◆ Task item ◆
Reproduce every line of text from the entries below word for word, leaving the pictures out of your answer.

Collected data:
-- -- --

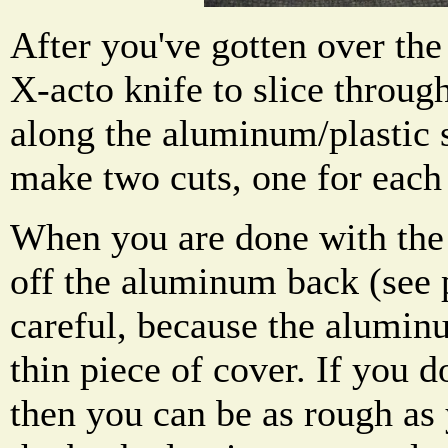
After you've gotten over the
X-acto knife to slice throug
along the aluminum/plastic 
make two cuts, one for each
When you are done with the s
off the aluminum back (see 
careful, because the alumin
thin piece of cover. If you d
then you can be as rough as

-- -- --

◆ Solution below ◆
After you've gotten over the
X-acto knife to slice throug
along the aluminum/plastic 
make two cuts, one for each
When you are done with the s
off the aluminum back (see 
careful, because the alumin
thin piece of cover. If you d
then you can be as rough as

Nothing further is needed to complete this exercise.